As demand for oxygen spikes in isolation centres to keep patients alive, the use of oxygen generators is becoming a trend for household treatment of COVID-19, and medical device suppliers are rising to the occasion.
Oxygen can be generated domestically in households through these devices, as opposed to the one manufactured from plants but having limited capacity in meeting the needs of patients that require oxygen therapy.
Suppliers are now pushing to the market, products branded ‘household oxygen generators’, a development that decentralises access to oxygen, the way electricity generators have done to households for several decades in Nigeria.
Natural air generally contains 21 percent of oxygen, the rest mostly nitrogen. But concentrators remove the nitrogen, leaving the remaining air 87-95 percent oxygen.
One of these products to generate oxygen by a company called Torrent Engineering Limited, for instance, touts the capacity to generate up to seven litres of purely filtered oxygen every minute.
With features including nasal oxygen tube, remote control, power cable, filter felt and sponge, a COVID-19 patient can be managed from home and monitored under a supply flow that can last for about 48 hours.
Suppliers like Torrent have seen demand more than double what they used to receive during pre-pandemic periods, likewise price.
For them, the recent scarcity of oxygen especially at Lagos COVID-19 isolation centres and the demand surge that followed patients’ rush after alternative sources meant smiling to the bank.
From an average cost of N200, 000, the devices now cost 75 to 100 percent more, from N350, 000 to N400, 000. It is more than twice the average cost of a six-litre cylinder of oxygen sourced from established plants.
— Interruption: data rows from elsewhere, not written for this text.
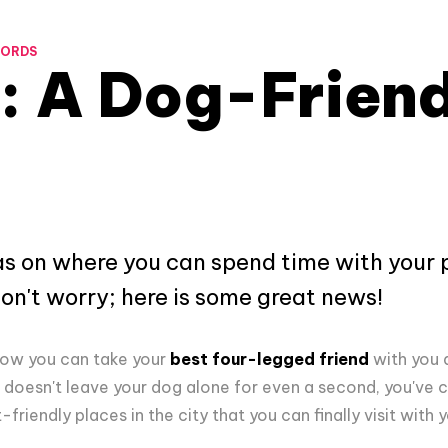
WORDS
: A Dog-Friend
deas on where you can spend time with your 
don't worry; here is some great news!
know you can take your
best four-legged friend
with you 
doesn't leave your dog alone for even a second, you've c
-friendly places in the city that you can finally visit with 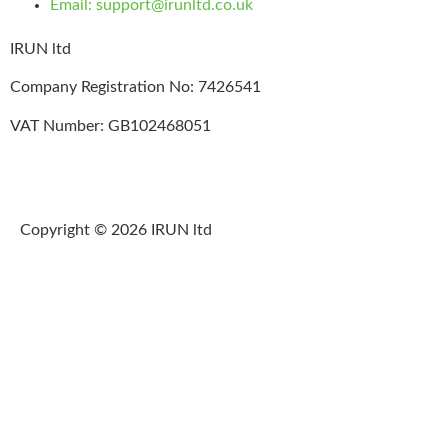
Email: support@irunltd.co.uk
IRUN ltd
Company Registration No: 7426541
VAT Number: GB102468051
Copyright © 2026 IRUN ltd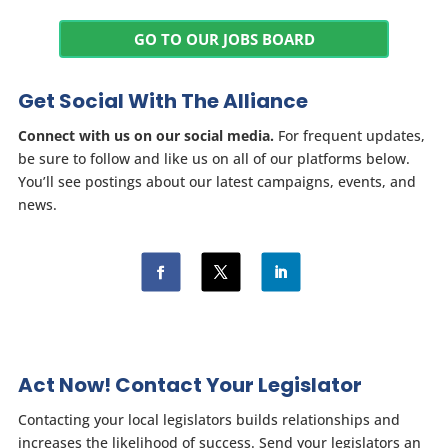
GO TO OUR JOBS BOARD
Get Social With The Alliance
Connect with us on our social media.
For frequent updates,
be sure to follow and like us on all of our platforms below.
You’ll see postings about our latest campaigns, events, and
news.
Act Now! Contact Your Legislator
Contacting your local legislators builds relationships and
increases the likelihood of success. Send your legislators an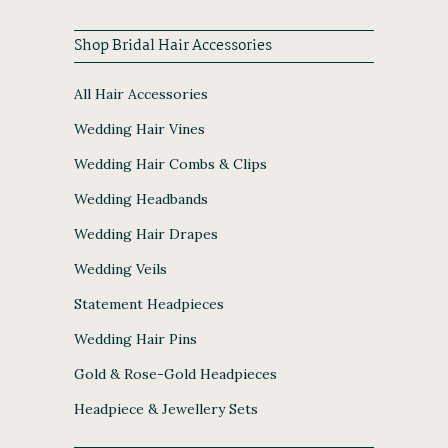
Shop Bridal Hair Accessories
All Hair Accessories
Wedding Hair Vines
Wedding Hair Combs & Clips
Wedding Headbands
Wedding Hair Drapes
Wedding Veils
Statement Headpieces
Wedding Hair Pins
Gold & Rose-Gold Headpieces
Headpiece & Jewellery Sets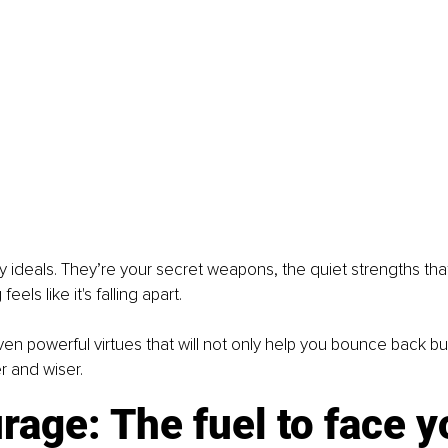
ty ideals. They’re your secret weapons, the quiet strengths th
els like it's falling apart.
ven powerful virtues that will not only help you bounce back b
r and wiser.
rage: The fuel to face y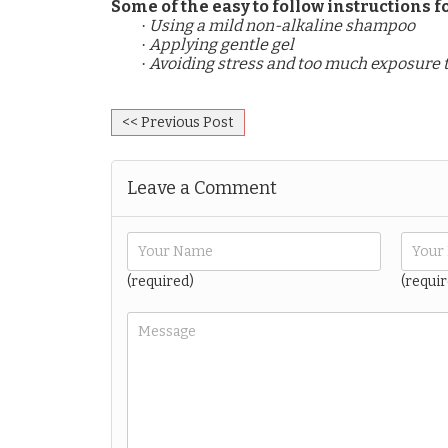
Some of the easy to follow instructions
Using a mild non-alkaline shampoo
·
Applying gentle gel
·
Avoiding stress and too much exposure 
·
<< Previous Post
Leave a Comment
(required)
(requir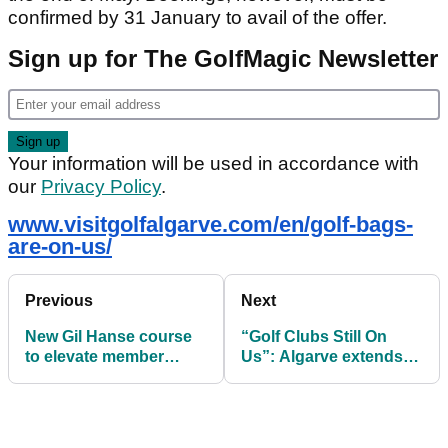
confirmed by 31 January to avail of the offer.
Sign up for The GolfMagic Newsletter
Your information will be used in accordance with
our
Privacy Policy
.
www.visitgolfalgarve.com/en/golf-bags-
are-on-us/
Previous
Next
New Gil Hanse course
“Golf Clubs Still On
to elevate member
Us”: Algarve extends
experience at Les
free golf bag booking
Bordes
window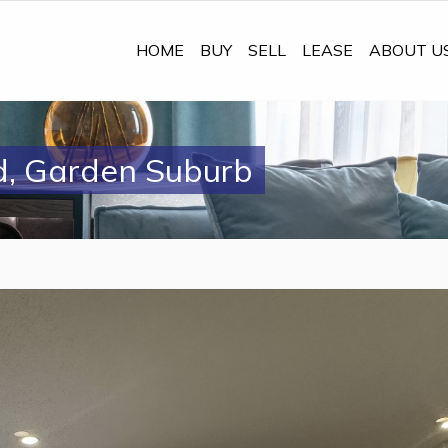
HOME
BUY
SELL
LEASE
ABOUT U
d, Garden Suburb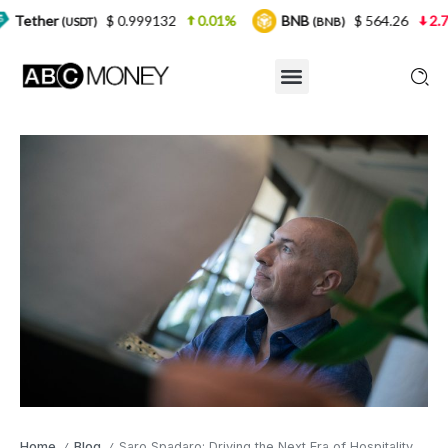
$ 0.999132
0.01%
BNB
$ 564.26
2.77%
USD
(BNB)
Home
Blog
Saro Spadaro: Driving the Next Era of Hospitality with Vision and Artificial Intelligence
/
/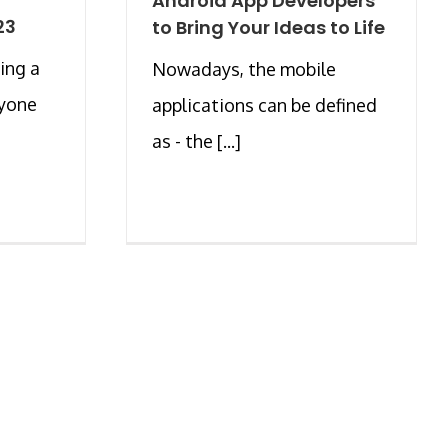
Android App Developers
23
to Bring Your Ideas to Life
ing a
Nowadays, the mobile
ryone
applications can be defined
as - the [...]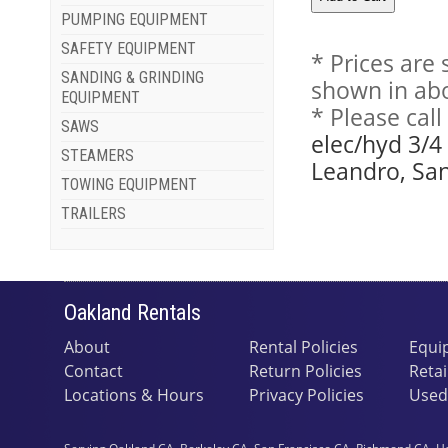
PUMPING EQUIPMENT
SAFETY EQUIPMENT
* Prices are
SANDING & GRINDING
shown in abo
EQUIPMENT
* Please cal
SAWS
elec/hyd 3/4
STEAMERS
Leandro, San
TOWING EQUIPMENT
TRAILERS
Oakland Rentals
About
Rental Policies
Equi
Contact
Return Policies
Retai
Locations & Hours
Privacy Policies
Used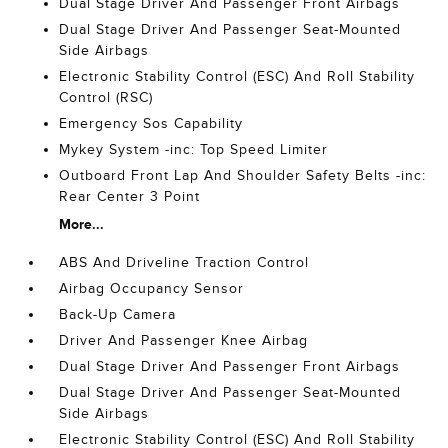
Dual Stage Driver And Passenger Front Airbags
Dual Stage Driver And Passenger Seat-Mounted
Side Airbags
Electronic Stability Control (ESC) And Roll Stability
Control (RSC)
Emergency Sos Capability
Mykey System -inc: Top Speed Limiter
Outboard Front Lap And Shoulder Safety Belts -inc:
Rear Center 3 Point
More...
ABS And Driveline Traction Control
Airbag Occupancy Sensor
Back-Up Camera
Driver And Passenger Knee Airbag
Dual Stage Driver And Passenger Front Airbags
Dual Stage Driver And Passenger Seat-Mounted
Side Airbags
Electronic Stability Control (ESC) And Roll Stability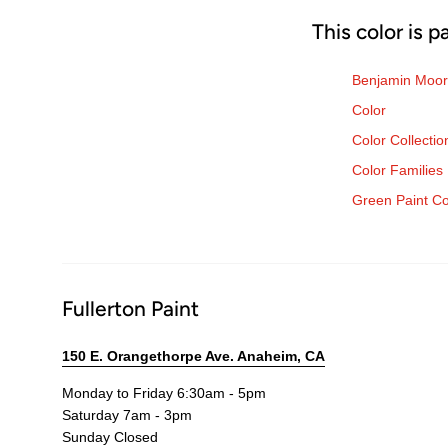
This color is p
Benjamin Moor
Color
Color Collectio
Color Families
Green Paint Co
Fullerton Paint
150 E. Orangethorpe Ave. Anaheim, CA
Monday to Friday 6:30am - 5pm
Saturday 7am - 3pm
Sunday Closed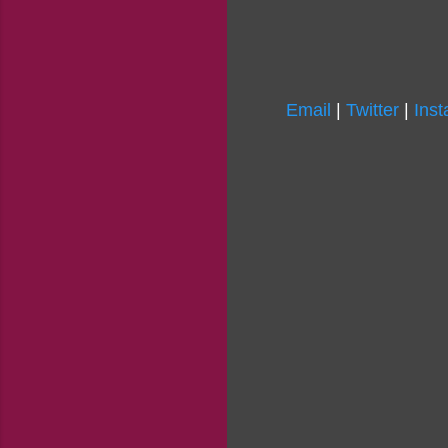
Email
|
Twitter
|
Ins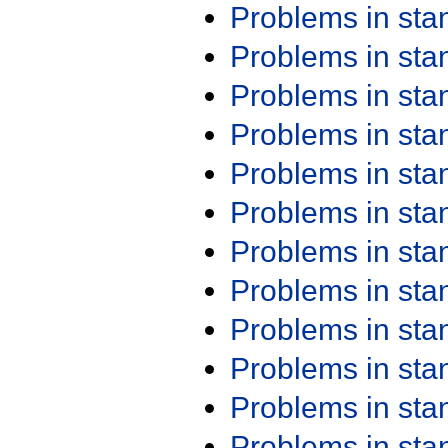
Problems in st
Problems in st
Problems in st
Problems in st
Problems in st
Problems in st
Problems in st
Problems in st
Problems in st
Problems in st
Problems in st
Problems in st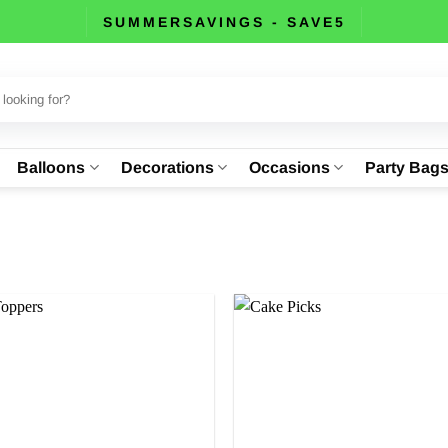
SUMMERSAVINGS - SAVE5
Balloons
Decorations
Occasions
Party Bag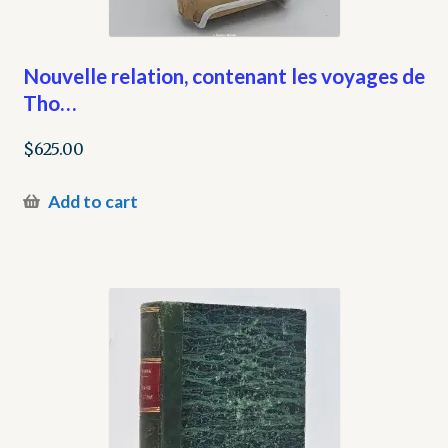
Nouvelle relation, contenant les voyages de
Tho…
$
625.00
Add to cart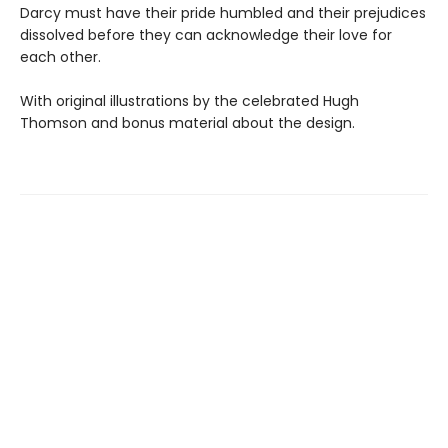
Darcy must have their pride humbled and their prejudices
dissolved before they can acknowledge their love for
each other.
With original illustrations by the celebrated Hugh
Thomson and bonus material about the design.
Yet, demand continues to rise.
Sandeep Chulani, Torrent’s managing director describes the rate as a onetime cost that cuts recurring expenditure on refilling oxygen cylinders procured elsewhere.
“Our demand rate has doubled now, even more than 100 percent. Seeing the lack of oxygen supplies, so many people who are in home isolation can use these machines instead of running for oxygen,” Chulani said.
Most COVID-19 patients that slip into severe conditions often suffer low oxygen saturation and the second wave featuring new variants of the coronavirus has been more infectious.
Other suppliers of the oxygen generators like Zubis Surgical Limited are on the cusp of running out of stock.
The challenge before Ugwu Izuchukwu, chief executive of the company now is the difficulty around importation to ease for more stock to flow in.
The generators are mostly imported from Nigeria’s top trading partner, China, and hurdles of importation place the cost on the high side locally.
“The demand is currently on the high side due to being an essential commodity procured for the fight against coronavirus. But most times we run out of stock due to the high demand and difficulties facing importations. That has been the major cost of the high rate in price,” Izuchukwu told BusinessDay.
There is no doubt the pandemic has challenged and disrupted public health infrastructures. At the same time, it is throwing up opportunities for businesses, investors and entrepreneurs to exploit.
Even the Federal Government has been jolted into reality, although not for profit. President Muhammadu Buhari last month approved N6.45 billion for building 38 oxygen production plants across the country, in a bid to contain the second wave of COVID-19.
Also, the Lagos State government activated a plant within the premises of the Infectious Diseases Hospital (IDH), Yaba, to increase capacity for production.
The local market size is not known, but businesses are ready for the pie.
According to Saliu Oseni, a surgeon at a federal hospital said the devices are not new to the medical field but the COVID-19 crisis has shot the need to unusual levels as scarcity of plants-generated oxygen pervade treatment centres.
He, however, advised it is best to use these oxygen generators complimentarily, in cases of shortages, noting that it is a therapy that should be administered on a doctor’s prescription to avoid complications.
According to Steve Ahubelem, a medical officer at the General Hospital – Ibeju-Lekki, “It gives about 70 percent (of oxygen), it does not give 100 percent. It is just something you can use pending when you get the full oxygen cylinder. The oxygen in those concentrators is not as much as the one in the cylinder”.